The draft law had been discussed in August last year. It provided for the use of pre-trial agreement on cooperation, compensation in criminal cases, and absence of persecution in the event of business risks. There were plans to decriminalize certain actions that do not pose major threats to the society, and to toughen fines for economic crimes.

The President instructed MPs, law enforcement agencies and representatives of the business community to discuss the draft law in detail and make a final and well-balanced decision on all its provisions taking into consideration the interests of the state and the public.

At the session Aleksandr Lukashenko emphasized that possible amendments to the criminal law should not downgrade the very essence of the law. No matter what kinds of amendments are introduced, the law should remain an efficient instrument to prevent and punish crimes.

The head of state underlined that the principle of inevitability of punishment should remain unshakable. “Any kinds of changes to the criminal justice mechanisms should, one way or another, improve or amplify this principle, but not create the conditions allowing criminals to escape punishment.
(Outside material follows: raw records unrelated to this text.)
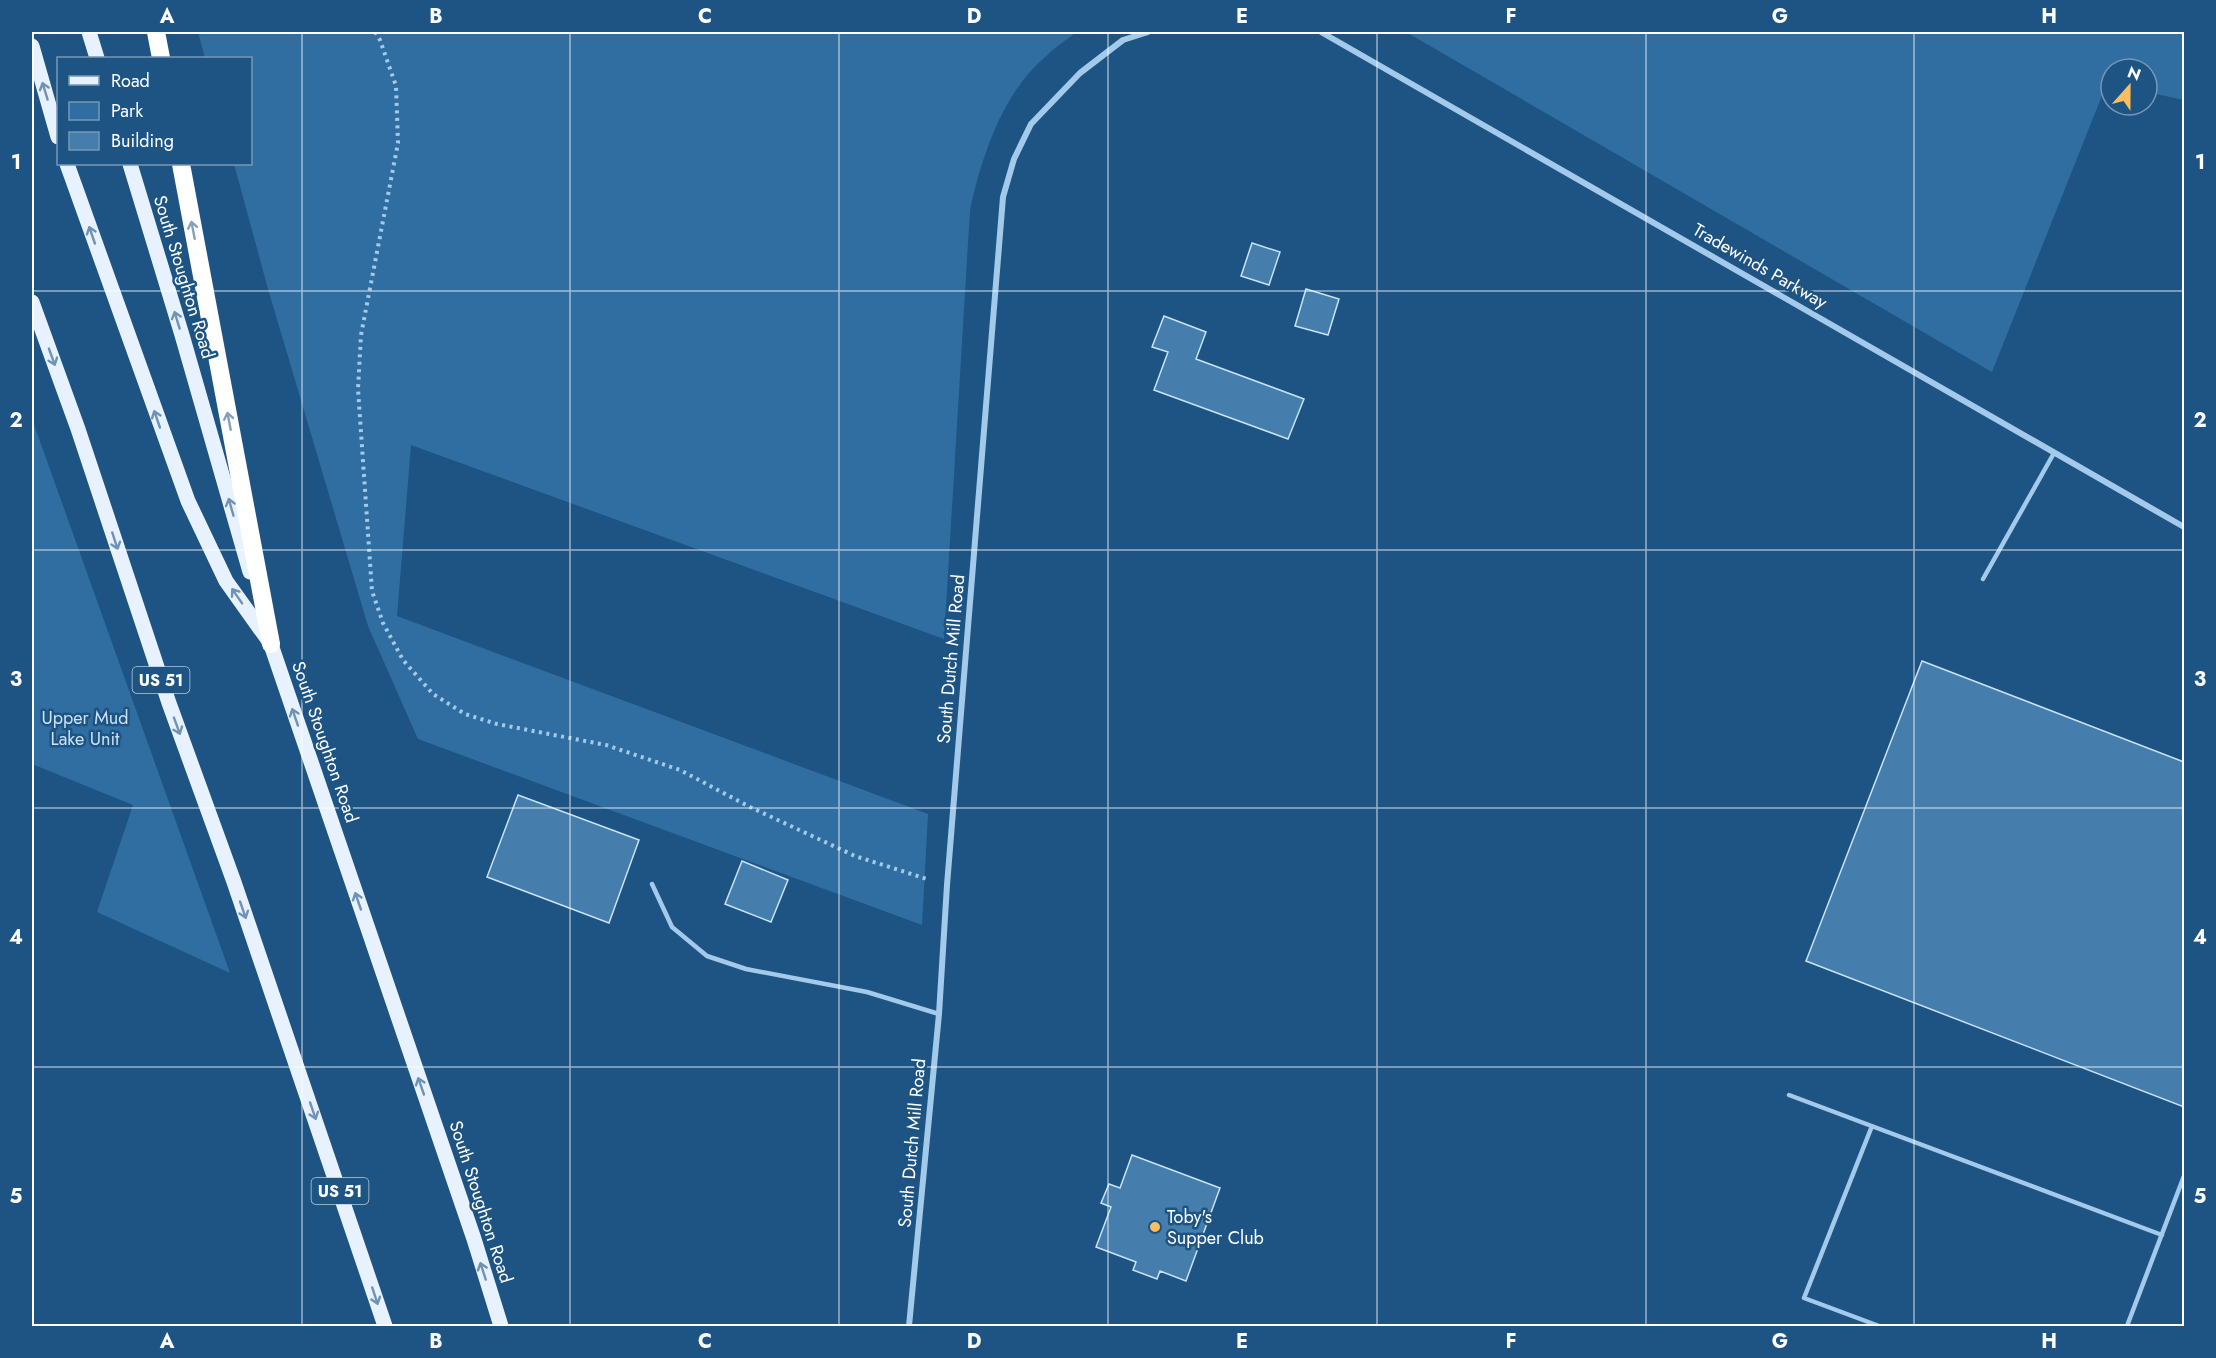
<svg xmlns="http://www.w3.org/2000/svg" width="2216" height="1358" viewBox="0 0 2216 1358" font-family="Jost,sans-serif">
<style>
.green{fill:#306ea2}
.building{fill:#457eac;stroke:#c8e2f8;stroke-width:1.5}
.lines{fill:none;stroke-linecap:round;stroke-linejoin:round}
.path{stroke:#a3caea;stroke-width:4;stroke-dasharray:3 4.5;stroke-linecap:butt}
.service{stroke:#a3caea;stroke-width:4.5}
.minor{stroke:#a3caea;stroke-width:6}
.primary{stroke:#e7f2fe;stroke-width:15}
.motorway{stroke:#fff;stroke-width:18}
.oneway{stroke:#6e93b4}
.oneway2{stroke:#83a1bb}
.grid{fill:none;stroke:#fff;stroke-width:1.5;stroke-opacity:0.55}
.poi-dot{fill:#fabe61;stroke:#1d5483;stroke-width:2}
.labels{text-anchor:middle;stroke-width:5;stroke-linejoin:round;paint-order:stroke}
.shield{fill:#1d5483;stroke:#bbccda;stroke-width:1.5}
.shield-label{font-size:16px;font-weight:bold;fill:#fff}
.street-label{font-size:18px;fill:#fff;stroke:#1d5483}
.park-label{font-size:18px;fill:#c8e2f8;stroke:#1d5483}
.poi-label{font-size:18px;fill:#fff;stroke:#1d5483;text-anchor:start}
.neatline{fill:none;stroke:#fff;stroke-width:2}
.grid-label{font-size:20px;text-anchor:middle;font-weight:bold;fill:#fff}
</style>
<rect width="100%" height="100%" fill="#1d5483"/>
<path class="green" d="M198,32H1077C1066,40 1054,48 1044,58C1001,96 982,156 970,210L944,639L411,445L397,616L928,814L922,925L418,739L368,626L268,289L234,164H250V58H205Z
M1406,32H2184V100L2147,92V69H2111V84L2107,83L1992,372Z
M32,419L230,973L97,912L133,805L32,764Z"/>
<path class="building" d="M1252,243L1280,252L1269,285L1241,276Z
M1306,289L1339,299L1328,335L1295,326Z
M1164,316L1206,332L1196,359L1304,399L1288,439L1154,390L1168,352L1152,347Z
M1922,661L2184,762V1107L1806,961Z
M518,795L639,840L609,923L487,877Z
M742,861L788,880L771,922L725,904Z
M1132,1155L1220,1188L1186,1281L1160,1271L1157,1279L1133,1270L1136,1262L1096,1247L1111,1207L1101,1203L1109,1184L1120,1188Z"/>
<g class="lines">
<path class="path" d="M375,32L380,40L396,86L398,143L361,335L358,389L372,591L383,623L403,660L433,694L465,714L497,724L606,745L680,770L750,807L855,856L927,879"/>
<path class="service" d="M1983,579L2054,453
M652,884L672,927L707,956L746,969L867,992L939,1014
M1789,1095L2162,1235
M1872,1126L1804,1298L1879,1326
M2127,1326L2184,1176"/>
<path class="minor" d="M1321,32L2184,527
M909,1326L939,1014L947,885L1003,197L1014,159L1031,124L1080,73L1123,40L1148,32"/>
<path class="primary" d="M89,32L97,58
M32,46L58,137
M67,164L188,501L226,581L271,644
M130,164L182,335L250,572
M32,302L78,429L169,703L234,882L385,1326
M267,633L474,1239L501,1326"/>
<path class="motorway" d="M156,32L161,58
M181,164L271,644"/>
</g>
<defs><path id="oneway-shaft" d="M-6 0H5M1.5-3L5.5 0L1.5 3" fill="none" stroke-width="1.6" stroke-linecap="round" stroke-linejoin="round" transform="scale(1.5)"/></defs>
<g class="oneway">
<use href="#oneway-shaft" transform="translate(45 91) rotate(-107)"/>
<use href="#oneway-shaft" transform="translate(92 235) rotate(-109)"/>
<use href="#oneway-shaft" transform="translate(177 320) rotate(-107)"/>
<use href="#oneway-shaft" transform="translate(52 357) rotate(70)"/>
<use href="#oneway-shaft" transform="translate(157 419) rotate(-109)"/>
<use href="#oneway-shaft" transform="translate(231 507) rotate(-106)"/>
<use href="#oneway-shaft" transform="translate(115 541) rotate(72)"/>
<use href="#oneway-shaft" transform="translate(237 596) rotate(-125)"/>
<use href="#oneway-shaft" transform="translate(295 717) rotate(-109)"/>
<use href="#oneway-shaft" transform="translate(177 726) rotate(70)"/>
<use href="#oneway-shaft" transform="translate(358 901) rotate(-109)"/>
<use href="#oneway-shaft" transform="translate(243 910) rotate(71)"/>
<use href="#oneway-shaft" transform="translate(421 1086) rotate(-109)"/>
<use href="#oneway-shaft" transform="translate(313 1111) rotate(71)"/>
<use href="#oneway-shaft" transform="translate(483 1271) rotate(-108)"/>
<use href="#oneway-shaft" transform="translate(375 1296) rotate(72)"/>
</g>
<g class="oneway2">
<use href="#oneway-shaft" transform="translate(193 230) rotate(-101)"/>
<use href="#oneway-shaft" transform="translate(229 421) rotate(-101)"/>
</g>
<path class="grid" d="M302,32V1326M570,32V1326M839,32V1326M1108,32V1326M1377,32V1326M1646,32V1326M1914,32V1326M32,291H2184M32,550H2184M32,808H2184M32,1067H2184"/>
<circle class="poi-dot" cx="1155" cy="1227" r="6"/>
<g class="labels">
<g class="shield">
<rect x="132.5" y="667" width="57" height="26" rx="4.5"/>
<rect x="311.5" y="1178" width="57" height="26" rx="4.5"/>
</g>
<g class="shield-label">
<text x="161" y="686">US 51</text>
<text x="340" y="1197">US 51</text>
</g>
<g class="street-label">
<text transform="translate(1760 266) rotate(30)" y="6">Tradewinds Parkway</text>
<text transform="translate(184 277) rotate(73)" y="6">South Stoughton Road</text>
<text transform="translate(951 659) rotate(-85)" y="6">South Dutch Mill Road</text>
<text transform="translate(325 742) rotate(71)" y="6">South Stoughton Road</text>
<text transform="translate(912 1143) rotate(-85)" y="6">South Dutch Mill Road</text>
<text transform="translate(481 1202) rotate(72)" y="6">South Stoughton Road</text>
</g>
<g class="park-label">
<text x="85" y="724">Upper Mud<tspan x="85" dy="21">Lake Unit</tspan></text>
</g>
<g class="poi-label">
<text x="1167" y="1223">Toby's<tspan x="1167" dy="21">Supper Club</tspan></text>
</g>
</g>
<rect width="2216" height="1358" fill="none" stroke="#1d5483" stroke-width="66"/>
<rect x="57" y="57" width="195" height="108" fill="#1d5483" stroke="#7798b5" stroke-width="1.5"/>
<rect x="69" y="76" width="30" height="9" fill="#e7f2fe" stroke="#7798b5" stroke-width="1.5"/>
<text x="111" y="87" font-size="18" fill="#ffffff">Road</text>
<rect x="69" y="102" width="30" height="18" fill="#306ea2" stroke="#7798b5" stroke-width="1.5"/>
<text x="111" y="117" font-size="18" fill="#ffffff">Park</text>
<rect x="69" y="132" width="30" height="18" fill="#457eac" stroke="#7798b5" stroke-width="1.5"/>
<text x="111" y="147" font-size="18" fill="#ffffff">Building</text>
<g transform="translate(2129 87) rotate(21)"><circle r="28" fill="#1d5483" stroke="#7798b5" stroke-width="1.5"/>
<path d="M0-4.5L10 22L0 15L-10 22Z" fill="#fabe61"/>
<text y="-9" font-size="16" font-weight="bold" text-anchor="middle" fill="#ffffff">N</text>
</g>
<rect x="33" y="33" width="2150" height="1292" class="neatline"/>
<g class="grid-label">
<text x="167" y="23">A</text>
<text x="436" y="23">B</text>
<text x="705" y="23">C</text>
<text x="974" y="23">D</text>
<text x="1242" y="23">E</text>
<text x="1511" y="23">F</text>
<text x="1780" y="23">G</text>
<text x="2049" y="23">H</text>
<text x="16" y="169">1</text>
<text x="2200" y="169">1</text>
<text x="16" y="427">2</text>
<text x="2200" y="427">2</text>
<text x="16" y="686">3</text>
<text x="2200" y="686">3</text>
<text x="16" y="944">4</text>
<text x="2200" y="944">4</text>
<text x="16" y="1203">5</text>
<text x="2200" y="1203">5</text>
<text x="167" y="1348">A</text>
<text x="436" y="1348">B</text>
<text x="705" y="1348">C</text>
<text x="974" y="1348">D</text>
<text x="1242" y="1348">E</text>
<text x="1511" y="1348">F</text>
<text x="1780" y="1348">G</text>
<text x="2049" y="1348">H</text>
</g>
</svg>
We do not have any right to condone on impunity,” Aleksandr Lukashenko said.

The head of state noted that the proper handling of criminal cases is also important. “Investigations that drag for a long time and bring no results should not be commonplace. A prosecutor, investigators and courts should use modern legal instruments that can secure fast and objective investigation and examination of criminal cases”.

Aleksandr Lukashenko asked whether the amendments that are aimed to resolve the issues of the law enforcement practice will turn into loopholes for criminals. According to the head of state, the pre-trial agreement on cooperation has triggered heated debates. In particular, the document says that in order to reduce the term of punishment a criminal will need to provide information on the crimes committed by other people. In this respect the President expressed concern: “Does it mean criminals will not be able to shower the investigation agencies with “tales” about alleged accomplices? Will not they give false testimony for the sake of their necks? Are you confident the agreement will not become a way for dangerous offenders to avoid deserved punishment?”. “Let us be frank: can we be absolutely confident in our law enforcement agencies? Can we be confident that they will use the agreement for lawful purposes only and not for their own advantage in the form of kickbacks in return for mitigating the sentence?” Aleksandr Lukashenko added.
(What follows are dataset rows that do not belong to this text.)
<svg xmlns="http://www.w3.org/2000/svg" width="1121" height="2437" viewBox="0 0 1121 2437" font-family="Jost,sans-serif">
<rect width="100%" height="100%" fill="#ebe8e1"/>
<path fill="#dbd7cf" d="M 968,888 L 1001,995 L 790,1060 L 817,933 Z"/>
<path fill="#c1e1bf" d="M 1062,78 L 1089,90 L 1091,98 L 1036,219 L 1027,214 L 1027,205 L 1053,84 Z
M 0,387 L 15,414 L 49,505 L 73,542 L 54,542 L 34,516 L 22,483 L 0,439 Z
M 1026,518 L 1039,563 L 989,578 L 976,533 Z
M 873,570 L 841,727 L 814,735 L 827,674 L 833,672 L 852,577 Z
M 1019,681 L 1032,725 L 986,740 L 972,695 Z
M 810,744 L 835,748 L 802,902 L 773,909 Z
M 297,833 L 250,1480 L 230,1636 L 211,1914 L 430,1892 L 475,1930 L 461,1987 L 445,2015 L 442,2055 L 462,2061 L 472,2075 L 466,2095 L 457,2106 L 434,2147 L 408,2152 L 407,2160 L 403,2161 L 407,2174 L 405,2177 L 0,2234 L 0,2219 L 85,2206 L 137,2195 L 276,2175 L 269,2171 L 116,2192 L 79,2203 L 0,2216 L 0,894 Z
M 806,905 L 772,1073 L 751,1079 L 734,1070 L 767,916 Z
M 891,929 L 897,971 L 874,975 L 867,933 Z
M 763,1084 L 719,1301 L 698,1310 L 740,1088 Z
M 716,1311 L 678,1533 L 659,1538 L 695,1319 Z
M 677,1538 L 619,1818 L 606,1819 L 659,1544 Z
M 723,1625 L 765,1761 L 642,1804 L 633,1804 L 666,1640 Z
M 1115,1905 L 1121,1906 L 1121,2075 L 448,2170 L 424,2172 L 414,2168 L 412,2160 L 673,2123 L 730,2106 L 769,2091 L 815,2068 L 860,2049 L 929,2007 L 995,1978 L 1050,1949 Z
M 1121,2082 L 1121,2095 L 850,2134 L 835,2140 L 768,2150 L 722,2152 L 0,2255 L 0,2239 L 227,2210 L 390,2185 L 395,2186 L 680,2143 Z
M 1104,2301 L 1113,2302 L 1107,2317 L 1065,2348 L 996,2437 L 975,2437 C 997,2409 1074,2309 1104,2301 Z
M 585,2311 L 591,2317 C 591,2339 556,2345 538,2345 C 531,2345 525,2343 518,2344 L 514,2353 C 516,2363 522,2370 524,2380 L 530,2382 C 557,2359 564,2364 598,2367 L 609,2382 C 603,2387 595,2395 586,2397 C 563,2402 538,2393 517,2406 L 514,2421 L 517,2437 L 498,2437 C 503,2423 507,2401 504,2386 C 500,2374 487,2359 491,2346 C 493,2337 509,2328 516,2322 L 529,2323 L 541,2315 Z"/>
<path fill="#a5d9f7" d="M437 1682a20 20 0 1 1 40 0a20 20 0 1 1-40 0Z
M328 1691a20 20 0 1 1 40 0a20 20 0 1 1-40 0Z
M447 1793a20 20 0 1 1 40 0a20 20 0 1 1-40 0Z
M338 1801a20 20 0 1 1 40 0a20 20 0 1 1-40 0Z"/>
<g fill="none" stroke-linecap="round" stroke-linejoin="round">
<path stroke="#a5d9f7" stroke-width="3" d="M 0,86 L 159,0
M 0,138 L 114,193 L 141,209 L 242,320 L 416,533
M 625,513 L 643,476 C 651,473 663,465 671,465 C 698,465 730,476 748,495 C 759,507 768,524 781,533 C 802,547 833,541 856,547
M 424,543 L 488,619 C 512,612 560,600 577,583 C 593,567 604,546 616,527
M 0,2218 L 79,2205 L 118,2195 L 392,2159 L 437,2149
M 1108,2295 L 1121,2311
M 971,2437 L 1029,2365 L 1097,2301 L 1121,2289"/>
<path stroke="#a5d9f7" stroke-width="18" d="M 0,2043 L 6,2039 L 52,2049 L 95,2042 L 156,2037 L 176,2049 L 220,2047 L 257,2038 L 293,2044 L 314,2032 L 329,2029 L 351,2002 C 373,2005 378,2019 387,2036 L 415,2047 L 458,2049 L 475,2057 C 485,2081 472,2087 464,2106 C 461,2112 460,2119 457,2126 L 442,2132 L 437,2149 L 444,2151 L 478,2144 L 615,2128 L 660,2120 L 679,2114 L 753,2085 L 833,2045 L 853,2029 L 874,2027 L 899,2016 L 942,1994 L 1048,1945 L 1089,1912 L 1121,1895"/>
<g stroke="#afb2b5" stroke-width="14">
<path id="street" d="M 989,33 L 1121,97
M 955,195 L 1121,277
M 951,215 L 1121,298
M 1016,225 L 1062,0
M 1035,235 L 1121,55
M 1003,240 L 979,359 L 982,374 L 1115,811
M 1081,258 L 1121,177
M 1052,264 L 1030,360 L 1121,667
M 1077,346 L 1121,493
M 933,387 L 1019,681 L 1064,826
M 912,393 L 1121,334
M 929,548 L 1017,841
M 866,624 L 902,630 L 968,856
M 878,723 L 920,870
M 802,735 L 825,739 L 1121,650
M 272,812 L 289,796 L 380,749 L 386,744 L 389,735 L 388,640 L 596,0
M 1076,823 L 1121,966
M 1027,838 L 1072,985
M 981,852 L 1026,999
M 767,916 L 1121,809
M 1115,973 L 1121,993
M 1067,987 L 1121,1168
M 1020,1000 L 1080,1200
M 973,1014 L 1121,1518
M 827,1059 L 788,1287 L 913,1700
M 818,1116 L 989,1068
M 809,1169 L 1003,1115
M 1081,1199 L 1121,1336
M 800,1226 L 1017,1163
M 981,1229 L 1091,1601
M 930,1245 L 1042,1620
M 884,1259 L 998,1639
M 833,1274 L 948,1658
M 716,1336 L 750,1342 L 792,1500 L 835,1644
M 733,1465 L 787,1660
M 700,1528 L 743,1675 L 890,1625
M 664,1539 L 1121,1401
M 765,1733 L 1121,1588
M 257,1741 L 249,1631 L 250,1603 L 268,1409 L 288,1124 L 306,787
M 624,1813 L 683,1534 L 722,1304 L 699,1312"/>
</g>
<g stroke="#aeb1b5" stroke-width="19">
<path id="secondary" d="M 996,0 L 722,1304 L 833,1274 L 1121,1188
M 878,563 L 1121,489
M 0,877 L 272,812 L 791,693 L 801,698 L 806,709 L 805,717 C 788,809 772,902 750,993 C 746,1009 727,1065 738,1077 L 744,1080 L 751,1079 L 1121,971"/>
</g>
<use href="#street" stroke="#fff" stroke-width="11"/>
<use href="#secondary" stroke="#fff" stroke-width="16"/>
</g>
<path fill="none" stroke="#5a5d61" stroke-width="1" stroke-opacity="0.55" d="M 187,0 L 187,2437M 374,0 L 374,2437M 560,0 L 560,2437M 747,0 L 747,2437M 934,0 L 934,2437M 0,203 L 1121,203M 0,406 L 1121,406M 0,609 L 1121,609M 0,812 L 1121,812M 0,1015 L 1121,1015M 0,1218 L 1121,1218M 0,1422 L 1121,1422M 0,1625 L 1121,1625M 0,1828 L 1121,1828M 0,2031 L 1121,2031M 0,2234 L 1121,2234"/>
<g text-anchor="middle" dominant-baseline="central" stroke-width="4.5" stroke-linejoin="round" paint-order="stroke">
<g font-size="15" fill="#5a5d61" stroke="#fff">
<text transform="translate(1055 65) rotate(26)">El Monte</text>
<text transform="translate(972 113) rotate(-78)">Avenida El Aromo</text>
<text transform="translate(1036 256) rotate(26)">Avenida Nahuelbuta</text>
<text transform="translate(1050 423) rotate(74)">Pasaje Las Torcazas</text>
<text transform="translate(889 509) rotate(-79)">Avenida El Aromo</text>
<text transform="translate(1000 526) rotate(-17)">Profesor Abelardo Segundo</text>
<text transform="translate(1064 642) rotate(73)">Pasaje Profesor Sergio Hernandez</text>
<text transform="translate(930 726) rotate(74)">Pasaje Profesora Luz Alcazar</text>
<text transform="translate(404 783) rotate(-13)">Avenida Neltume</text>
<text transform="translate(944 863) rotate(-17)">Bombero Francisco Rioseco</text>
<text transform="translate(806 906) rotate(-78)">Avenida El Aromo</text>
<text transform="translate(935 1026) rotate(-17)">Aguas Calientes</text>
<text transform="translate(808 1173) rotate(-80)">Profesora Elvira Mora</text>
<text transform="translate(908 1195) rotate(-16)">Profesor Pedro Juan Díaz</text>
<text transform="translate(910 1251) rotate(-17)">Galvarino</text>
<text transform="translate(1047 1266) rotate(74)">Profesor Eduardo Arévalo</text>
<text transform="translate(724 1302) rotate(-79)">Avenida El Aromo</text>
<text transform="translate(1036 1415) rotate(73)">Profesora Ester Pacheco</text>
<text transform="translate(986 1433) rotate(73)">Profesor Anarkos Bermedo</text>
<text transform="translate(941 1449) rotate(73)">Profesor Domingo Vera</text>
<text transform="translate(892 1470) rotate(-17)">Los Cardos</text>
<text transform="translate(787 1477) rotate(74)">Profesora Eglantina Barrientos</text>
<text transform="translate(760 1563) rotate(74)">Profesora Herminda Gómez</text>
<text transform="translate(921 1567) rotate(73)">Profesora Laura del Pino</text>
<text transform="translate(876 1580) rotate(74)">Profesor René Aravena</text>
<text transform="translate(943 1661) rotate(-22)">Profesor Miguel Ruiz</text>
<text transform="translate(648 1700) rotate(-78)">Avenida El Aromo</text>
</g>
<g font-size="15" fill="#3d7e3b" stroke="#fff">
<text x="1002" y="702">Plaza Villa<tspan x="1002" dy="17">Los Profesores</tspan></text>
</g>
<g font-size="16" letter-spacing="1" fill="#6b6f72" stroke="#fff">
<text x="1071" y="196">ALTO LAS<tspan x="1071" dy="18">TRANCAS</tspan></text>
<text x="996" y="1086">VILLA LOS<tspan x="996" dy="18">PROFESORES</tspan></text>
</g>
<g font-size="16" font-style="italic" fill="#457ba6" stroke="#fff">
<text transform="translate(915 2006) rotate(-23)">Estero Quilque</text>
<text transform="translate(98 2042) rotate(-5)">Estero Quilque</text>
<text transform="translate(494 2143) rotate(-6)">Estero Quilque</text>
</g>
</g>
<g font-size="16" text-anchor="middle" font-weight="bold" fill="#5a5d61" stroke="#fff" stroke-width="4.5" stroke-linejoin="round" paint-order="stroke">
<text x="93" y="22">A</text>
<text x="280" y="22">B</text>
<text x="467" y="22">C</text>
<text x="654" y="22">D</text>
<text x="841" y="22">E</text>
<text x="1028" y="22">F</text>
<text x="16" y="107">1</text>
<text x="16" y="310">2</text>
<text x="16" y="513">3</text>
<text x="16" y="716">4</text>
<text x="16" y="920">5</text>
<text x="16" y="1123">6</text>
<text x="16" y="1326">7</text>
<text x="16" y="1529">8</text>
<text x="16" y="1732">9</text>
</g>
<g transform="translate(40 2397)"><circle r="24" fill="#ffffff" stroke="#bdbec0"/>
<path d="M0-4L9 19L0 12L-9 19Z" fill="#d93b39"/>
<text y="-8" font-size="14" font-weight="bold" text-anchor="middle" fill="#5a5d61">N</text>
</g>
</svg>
Participants of the meeting also considered such forms of punishment as fines, criminal and legal redress. “We have been making headway in this area. But are there guarantees that such measures will be used in respect of the people who deserve leniency?” the President asked. The Belarusian leader also wondered if financial punishment would help correct such persons and if it is worth to introduce this form of punishment in respect to all the crimes envisaged in the document.

“It is true, we have some issues. We fall behind in some respects, however we are not Ukraine, not Russia, not even the West. Our law enforcement system is pretty tough. So I cannot say that Belarus lags behind others in terms of the inevitability of punishment. During the time of the “dictatorship” of Lukashenko, the prison population has halved compared to the “democratic period”. This means that we have efficient criminal laws and it would be wrong to say that we threw everyone in prison,” Aleksandr Lukashenko said.

The head of state noted that he views all suggested amendments from the prism of their relevance in modern-day Belarus.

At the end of the meeting the President asked to give him a brief and clear comparative analysis of suggested amendments to the key laws. “However, I would like to reiterate that we should not over-simplify things. No way. We have too many crimes, in particular, corruption crimes and we need to step up our anti-corruption efforts. We are mulling over amendments to anti-corruption laws and the laws related to grave economic crimes. We are losing big money here,” the President added.